How zoom video weddings are set to be the number one nuptials for the foreseeable future amid the ongoing coronavirus lockdown.
The Coronavirus pandemic has forced many industries to rethink the way they operate, and one of the most significantly-impacted has been wedding planners. The limitations on the number of people allowed to gather in one place have led to the postponement or cancellation of roughly 450,000 planned weddings in the United States between March and May alone.
Postponing a ceremony will create less risk of financial hardship for couples and wedding vendors alike, but that hasn’t stopped the wedding industry in Britain alone from facing a projected $107.5 billion revenue loss.
The uncertainty over exactly when dream weddings surrounded by friends and family can begin again will almost certainly lead to an unavoidable rise in ceremonies and receptions being canceled. However, as the strictness of lockdown measures ebb and flow, a rising number of particularly determined couples have managed to start a trend of their own, allowing them to involve their loved ones in their ceremonies while ensuring that everyone involved was able to stay a safe distance apart.
Even as measures start to lift — the UK, for example, has recently allowed ceremonies of up to 30 people, but strongly recommends against receptions — the Zoom wedding looks set to be the number one nuptials for the foreseeable future.
With that in mind, here’s why couples looking to get married this year should consider exchanging virtual vows, and organizing an unforgettable Zoom wedding.
You can keep your wedding (sort of) the same
Sure, you won’t literally be surrounded by your nearest and dearest, and you may find yourself with a lot more leftover wedding cake to contend with after the day is over, but Zoom weddings are not as different from traditional ceremonies as you might think. After all, it will be an (extra) special occasion, focused on you and your spouse-to-be — just that rather than the pews of a church, it’ll be your laptop screen that’s crowded with loved ones. As one recently-Zoom-married bride recently described it: “We thought it would be anticlimactic, but it really wasn’t. There were loads of people crying on screen. It was really beautiful.”
That also means you can keep working with your wedding planner to bring as many of the details you’d worked out for your big day into this smaller-scale ceremony, from online invitations to decorations and a suitable dress code for your guests. With less money to spend on travel and accommodation, you could encourage your digital attendees to splash out on classic formalwear or a lavish new dress they’ll be eager to slip into again once it’s safer to celebrate in person.
More people can share your joy
With most people’s calendars looking remarkably similar for the time being, your wedding will hopefully bring a spot of brightness to an otherwise drab stretch of time. But holding it online can hopefully bring your celebrations to a bigger group of people, including those who may not have been able to RSVP to the original event.

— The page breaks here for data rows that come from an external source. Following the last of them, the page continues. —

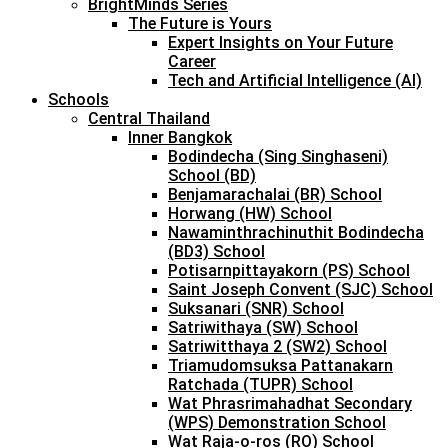
BrightMinds Series
The Future is Yours
Expert Insights on Your Future
Career
Tech and Artificial Intelligence (AI)
Schools
Central Thailand
Inner Bangkok
Bodindecha (Sing Singhaseni)
School (BD)
Benjamarachalai (BR) School
Horwang (HW) School
Nawaminthrachinuthit Bodindecha
(BD3) School
Potisarnpittayakorn (PS) School
Saint Joseph Convent (SJC) School
Suksanari (SNR) School
Satriwithaya (SW) School
Satriwitthaya 2 (SW2) School
Triamudomsuksa Pattanakarn
Ratchada (TUPR) School
Wat Phrasrimahadhat Secondary
(WPS) Demonstration School
Wat Raja-o-ros (RO) School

This equally applies when it comes to the reception, with one virtual wedding planner recently explaining to Zoom that the program’s features actually allow for most of the same details as real-life celebrations. These range from patching in DJs and musicians to “us[ing] breakout rooms to create different tables…so that couples can keep their seating chart…then pop into these rooms and speak with smaller groups individually.” The tech may have been designed for business meetings, but at a time when we are more eager than ever to connect, it’s no wonder so many couples are using this professionally-minded tech to bring as many people into their big day as possible.
Enjoy a more affordable ceremony
With the average wedding costing nearly $34,000, the lower bottom line afforded by a Zoom wedding may well be all the encouragement a couple needs to agree to take their vows online, even once the situation allows for traditional weddings. However, just because the ceremony will be more low-key, that doesn’t mean it will be a completely free affair — only the hardiest spouses-to-be should contemplate reckoning with the tech without assistance.
So while you‘ll theoretically be able to save on the catering, the venue, and the entertainment, keep your wedding planner on hand, and maybe even see if your wedding DJ would be willing to broadcast a virtual set to all of your gathered guests. If anything, your biggest new outlay may end up being on a new digital camera, allowing you to film yourselves exchanging vows in front of a socially distanced officiant, and which you can use to capture memories of your new life together.